- **TO-DO ITEM**: Copy the text of every row below, replacing "versek" with "poems" and changing nothing else. Leave the pictures out of your copy.

- **SUPPLIED MATERIAL**:
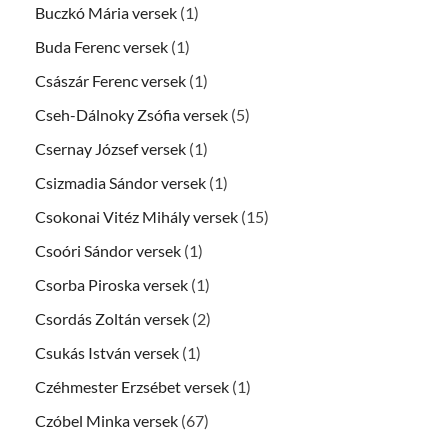
Buczkó Mária versek
(1)
Buda Ferenc versek
(1)
Császár Ferenc versek
(1)
Cseh-Dálnoky Zsófia versek
(5)
Csernay József versek
(1)
Csizmadia Sándor versek
(1)
Csokonai Vitéz Mihály versek
(15)
Csoóri Sándor versek
(1)
Csorba Piroska versek
(1)
Csordás Zoltán versek
(2)
Csukás István versek
(1)
Czéhmester Erzsébet versek
(1)
Czóbel Minka versek
(67)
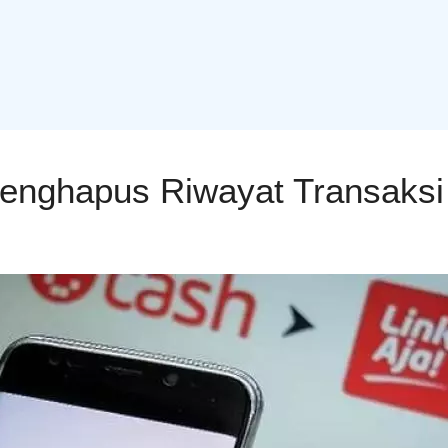
enghapus Riwayat Transaksi 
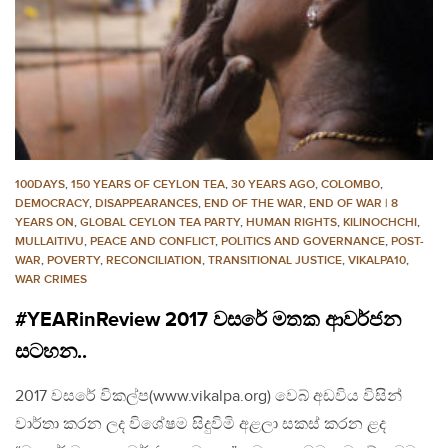
100DAYS
,
150 YEARS OF CEYLON TEA
,
30 YEARS AGO
,
COLOMBO
,
DEMOCRACY
,
DISAPPEARANCES
,
END OF THE WAR
,
END OF WAR | 8
YEARS ON
,
GLOBAL CEYLON TEA PARTY
,
HUMAN RIGHTS
,
KILINOCHCHI
,
MULLAITIVU
,
PEACE AND CONFLICT
,
POLITICS AND GOVERNANCE
,
POST-
WAR
,
POVERTY
,
RECONCILIATION
,
TRANSITIONAL JUSTICE
,
VIKALPA10
,
WAR CRIMES
#YEARinReview 2017 වසරේ මතක ආවර්ජන
සටහන..
2017 වසරේ විකල්ප(www.vikalpa.org) වෙබ් අඩවිය විසින්
වාර්තා කරන ලද විශේෂම සිදුවිමි අළලා සකස් කරන ළද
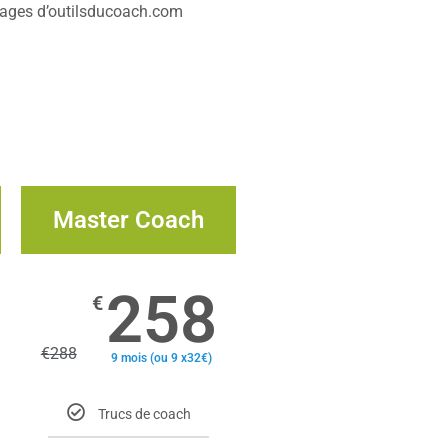
ntages d’outilsducoach.com
Master Coach
258
€
€
288
9 mois (ou 9 x32€)
Trucs de coach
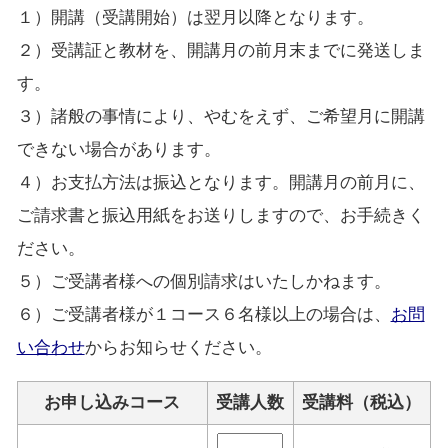
１）開講（受講開始）は翌月以降となります。
２）受講証と教材を、開講月の前月末までに発送しま
す。
３）諸般の事情により、やむをえず、ご希望月に開講
できない場合があります。
４）お支払方法は振込となります。開講月の前月に、
ご請求書と振込用紙をお送りしますので、お手続きく
ださい。
５）ご受講者様への個別請求はいたしかねます。
６）ご受講者様が１コース６名様以上の場合は、
お問
い合わせ
からお知らせください。
お申し込みコース
受講人数
受講料（税込）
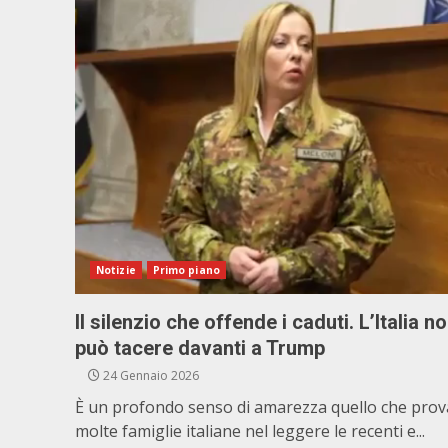
Notizie
Primo piano
Il silenzio che offende i caduti. L’Italia n
può tacere davanti a Trump
24 Gennaio 2026
È un profondo senso di amarezza quello che pro
molte famiglie italiane nel leggere le recenti e...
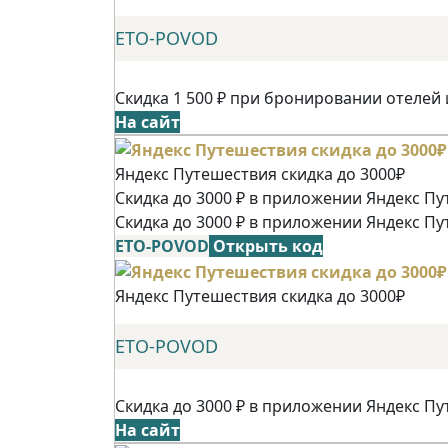
ETO-POVOD
Скидка 1 500 ₽ при бронировании отелей 
На сайт
Яндекс Путешествия скидка до 3000₽
Скидка до 3000 ₽ в приложении Яндекс Пу
Скидка до 3000 ₽ в приложении Яндекс Пу
ETO-POVOD
Открыть код
Яндекс Путешествия скидка до 3000₽
ETO-POVOD
Скидка до 3000 ₽ в приложении Яндекс Пу
На сайт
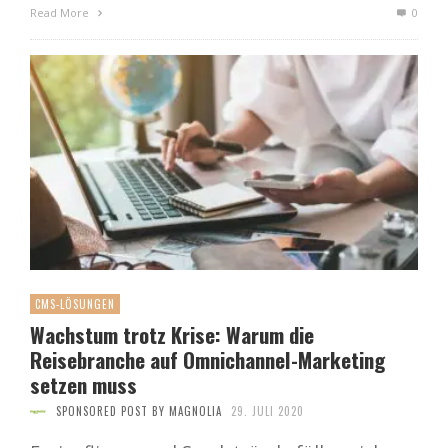
Read More
0
CMS-LÖSUNGEN
Wachstum trotz Krise: Warum die
Reisebranche auf Omnichannel-Marketing
setzen muss
SPONSORED POST BY MAGNOLIA
29. JULI 2020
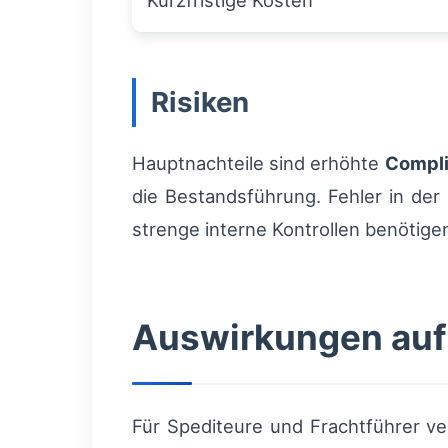
Kurzfristige Kosten
Risiken
Hauptnachteile sind erhöhte
Compli
die Bestandsführung. Fehler in de
strenge interne Kontrollen benötige
Auswirkungen auf
Für Spediteure und Frachtführer v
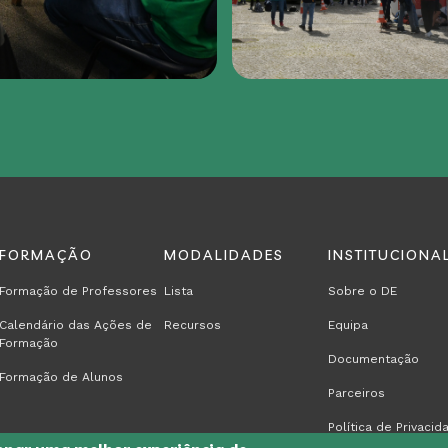
FORMAÇÃO
MODALIDADES
INSTITUCIONA
Formação de Professores
Lista
Sobre o DE
Calendário das Ações de
Recursos
Equipa
Formação
Documentação
Formação de Alunos
Parceiros
Política de Privacid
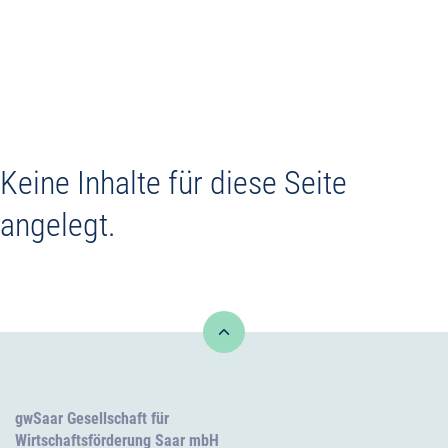
Commercial sites
Commercial properties
Keine Inhalte für diese Seite
Service +
angelegt.
Contact
gwSaar Gesellschaft für
Wirtschaftsförderung Saar mbH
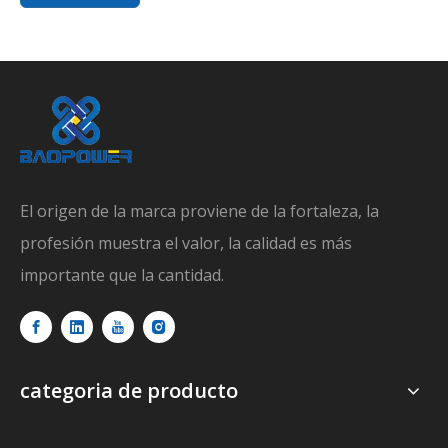
El origen de la marca proviene de la fortaleza, la
profesión muestra el valor, la calidad es más
importante que la cantidad.
categoria de producto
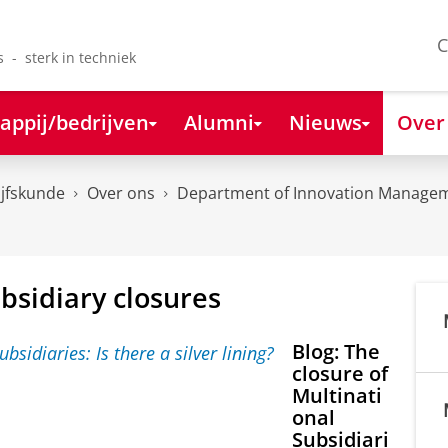
C
s - sterk in techniek
appij/bedrijven
Alumni
Nieuws
Over
ijfskunde
Over ons
Department of Innovation Managem
bsidiary closures
Blog: The
closure of
Multinati
onal
Subsidiari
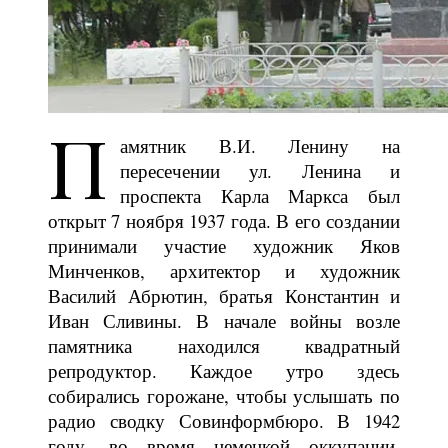
П
амятник В.И. Ленину на
пересечении ул. Ленина и
проспекта Карла Маркса был
открыт 7 ноября 1937 года. В его создании
принимали участие художник Яков
Минченков, архитектор и художник
Василий Абрютин, братья Константин и
Иван Сливины. В начале войны возле
памятника находился квадратный
репродуктор. Каждое утро здесь
собирались горожане, чтобы услышать по
радио сводку Совинформбюро. В 1942
году, во время немецкой оккупации,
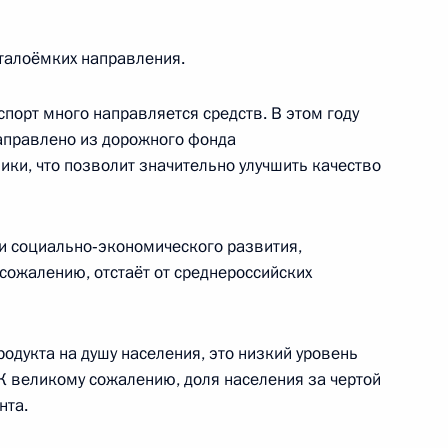
 области Алексеем Текслером
талоёмких направления.
спорт много направляется средств. В этом году
аправлено из дорожного фонда
абрики Магнитогорского
ики, что позволит значительно улучшить качество
и социально‑экономического развития,
сожалению, отстаёт от среднероссийских
горск
родукта на душу населения, это низкий уровень
 К великому сожалению, доля населения за чертой
нта.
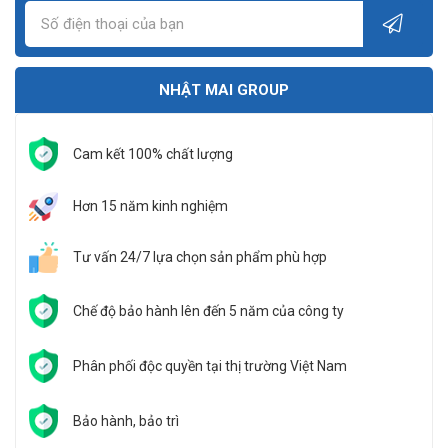
NHẬT MAI GROUP
Cam kết 100% chất lượng
Hơn 15 năm kinh nghiệm
Tư vấn 24/7 lựa chọn sản phẩm phù hợp
Chế độ bảo hành lên đến 5 năm của công ty
Phân phối độc quyền tại thị trường Việt Nam
Bảo hành, bảo trì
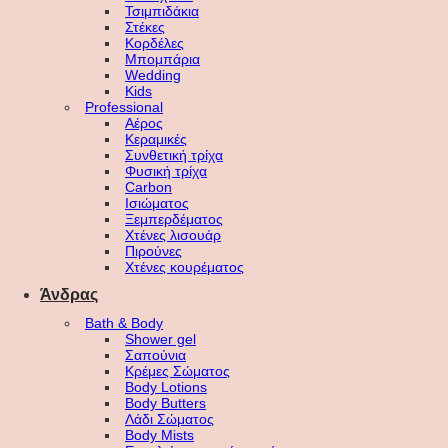
Τσιμπιδάκια
Στέκες
Κορδέλες
Μπομπάρια
Wedding
Kids
Professional
Αέρος
Κεραμικές
Συνθετική τρίχα
Φυσική τρίχα
Carbon
Ισιώματος
Ξεμπερδέματος
Χτένες λισουάρ
Πιρούνες
Χτένες κουρέματος
Άνδρας
Bath & Body
Shower gel
Σαπούνια
Κρέμες Σώματος
Body Lotions
Body Butters
Λάδι Σώματος
Body Mists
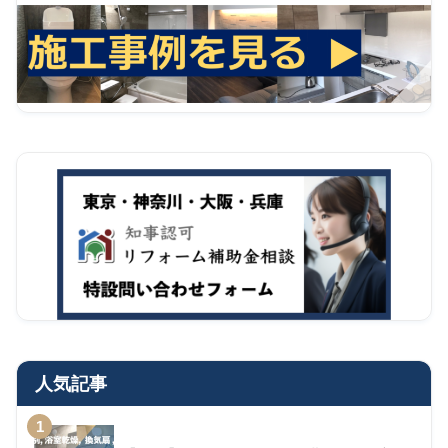
人気記事
1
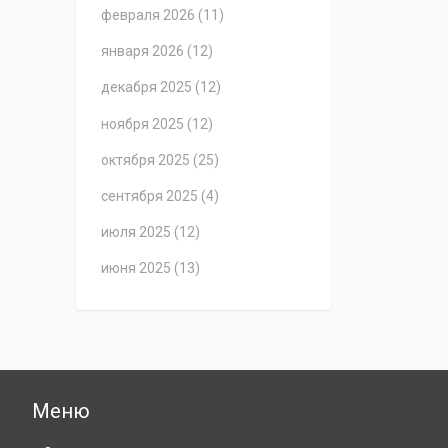
февраля 2026
(11)
января 2026
(12)
декабря 2025
(12)
ноября 2025
(12)
октября 2025
(25)
сентября 2025
(4)
июля 2025
(12)
июня 2025
(13)
Меню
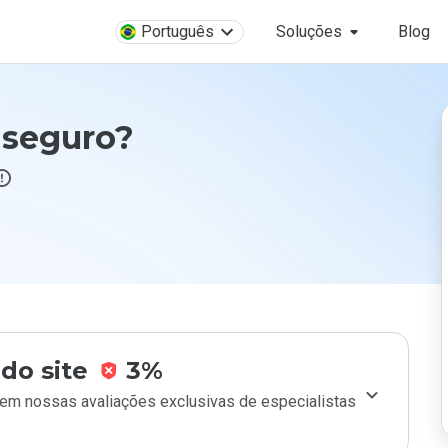
Português
Soluções
Blog
 seguro?
do site
3%
m nossas avaliações exclusivas de especialistas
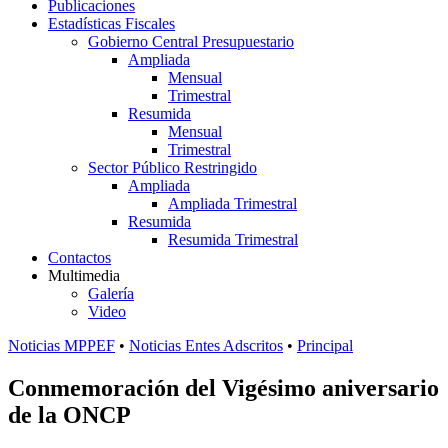
Publicaciones
Estadísticas Fiscales
Gobierno Central Presupuestario
Ampliada
Mensual
Trimestral
Resumida
Mensual
Trimestral
Sector Público Restringido
Ampliada
Ampliada Trimestral
Resumida
Resumida Trimestral
Contactos
Multimedia
Galería
Video
Noticias MPPEF
•
Noticias Entes Adscritos
•
Principal
Conmemoración del Vigésimo aniversario
de la ONCP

- **REPLY**:
Buczkó Mária poems
(1)
Buda Ferenc poems
(1)
Császár Ferenc poems
(1)
Cseh-Dálnoky Zsófia poems
(5)
Csernay József poems
(1)
Csizmadia Sándor poems
(1)
Csokonai Vitéz Mihály poems
(15)
Csoóri Sándor poems
(1)
Csorba Piroska poems
(1)
Csordás Zoltán poems
(2)
Csukás István poems
(1)
Czéhmester Erzsébet poems
(1)
Czóbel Minka poems
(67)
enghapus Riwayat Transaksi 
100DAYS
,
150 YEARS OF CEYLON TEA
,
30 YEARS AGO
,
COLOMBO
,
DEMOCRACY
,
DISAPPEARANCES
,
END OF THE WAR
,
END OF WAR | 8
YEARS ON
,
GLOBAL CEYLON TEA PARTY
,
HUMAN RIGHTS
,
KILINOCHCHI
,
MULLAITIVU
,
PEACE AND CONFLICT
,
POLITICS AND GOVERNANCE
,
POST-
WAR
,
POVERTY
,
RECONCILIATION
,
TRANSITIONAL JUSTICE
,
VIKALPA10
,
WAR CRIMES
#YEARinReview 2017 වසරේ මතක ආවර්ජන
සටහන..
2017 වසරේ විකල්ප(www.vikalpa.org) වෙබ් අඩවිය විසින්
වාර්තා කරන ලද විශේෂම සිදුවිමි අළලා සකස් කරන ළද
ntages d’outilsducoach.com
Master Coach
258
€
€
288
9 mois (ou 9 x32€)
Trucs de coach
１）開講（受講開始）は翌月以降となります。
２）受講証と教材を、開講月の前月末までに発送しま
す。
３）諸般の事情により、やむをえず、ご希望月に開講
できない場合があります。
４）お支払方法は振込となります。開講月の前月に、
ご請求書と振込用紙をお送りしますので、お手続きく
ださい。
５）ご受講者様への個別請求はいたしかねます。
６）ご受講者様が１コース６名様以上の場合は、
お問
い合わせ
からお知らせください。
お申し込みコース
受講人数
受講料（税込）
Notizie
Primo piano
Il silenzio che offende i caduti. L’Italia n
può tacere davanti a Trump
24 Gennaio 2026
È un profondo senso di amarezza quello che pro
molte famiglie italiane nel leggere le recenti e...
ETO-POVOD
Скидка 1 500 ₽ при бронировании отелей 
На сайт
Яндекс Путешествия скидка до 3000₽
Скидка до 3000 ₽ в приложении Яндекс Пу
Скидка до 3000 ₽ в приложении Яндекс Пу
ETO-POVOD
Открыть код
Яндекс Путешествия скидка до 3000₽
ETO-POVOD
Скидка до 3000 ₽ в приложении Яндекс Пу
На сайт
Read More
0
CMS-LÖSUNGEN
Wachstum trotz Krise: Warum die
Reisebranche auf Omnichannel-Marketing
setzen muss
SPONSORED POST BY MAGNOLIA
29. JULI 2020
Kurzfristige Kosten
Risiken
Hauptnachteile sind erhöhte
Compli
die Bestandsführung. Fehler in de
strenge interne Kontrollen benötige
Auswirkungen auf
Für Spediteure und Frachtführer v
FORMAÇÃO
MODALIDADES
INSTITUCIONA
Formação de Professores
Lista
Sobre o DE
Calendário das Ações de
Recursos
Equipa
Formação
Documentação
Formação de Alunos
Parceiros
Política de Privacid
Commercial sites
Commercial properties
Keine Inhalte für diese Seite
Service +
angelegt.
Contact
gwSaar Gesellschaft für
Wirtschaftsförderung Saar mbH
El origen de la marca proviene de la fortaleza, la
profesión muestra el valor, la calidad es más
importante que la cantidad.
categoria de producto
C
s - sterk in techniek
appij/bedrijven
Alumni
Nieuws
Over
ijfskunde
Over ons
Department of Innovation Managem
bsidiary closures
Blog: The
closure of
Multinati
onal
Subsidiari
П
амятник В.И. Ленину на
пересечении ул. Ленина и
проспекта Карла Маркса был
открыт 7 ноября 1937 года. В его создании
принимали участие художник Яков
Минченков, архитектор и художник
Василий Абрютин, братья Константин и
Иван Сливины. В начале войны возле
памятника находился квадратный
репродуктор. Каждое утро здесь
собирались горожане, чтобы услышать по
радио сводку Совинформбюро. В 1942
году, во время немецкой оккупации,
 области Алексеем Текслером
талоёмких направления.
спорт много направляется средств. В этом году
аправлено из дорожного фонда
абрики Магнитогорского
ики, что позволит значительно улучшить качество
и социально‑экономического развития,
сожалению, отстаёт от среднероссийских
горск
родукта на душу населения, это низкий уровень
 К великому сожалению, доля населения за чертой
нта.
NHẬT MAI GROUP
Cam kết 100% chất lượng
Hơn 15 năm kinh nghiệm
Tư vấn 24/7 lựa chọn sản phẩm phù hợp
Chế độ bảo hành lên đến 5 năm của công ty
Phân phối độc quyền tại thị trường Việt Nam
Bảo hành, bảo trì
Τσιμπιδάκια
Στέκες
Κορδέλες
Μπομπάρια
Wedding
Kids
Professional
Αέρος
Κεραμικές
Συνθετική τρίχα
Φυσική τρίχα
Carbon
Ισιώματος
Ξεμπερδέματος
Χτένες λισουάρ
Πιρούνες
Χτένες κουρέματος
Άνδρας
Bath & Body
Shower gel
Σαπούνια
Κρέμες Σώματος
Body Lotions
Body Butters
Λάδι Σώματος
Body Mists
人気記事
1
февраля 2026
(11)
января 2026
(12)
декабря 2025
(12)
ноября 2025
(12)
октября 2025
(25)
сентября 2025
(4)
июля 2025
(12)
июня 2025
(13)
Меню
Português
Soluções
Blog
 seguro?
do site
3%
m nossas avaliações exclusivas de especialistas
Publicaciones
Estadísticas Fiscales
Gobierno Central Presupuestario
Ampliada
Mensual
Trimestral
Resumida
Mensual
Trimestral
Sector Público Restringido
Ampliada
Ampliada Trimestral
Resumida
Resumida Trimestral
Contactos
Multimedia
Galería
Video
Noticias MPPEF
•
Noticias Entes Adscritos
•
Principal
Conmemoración del Vigésimo aniversario
de la ONCP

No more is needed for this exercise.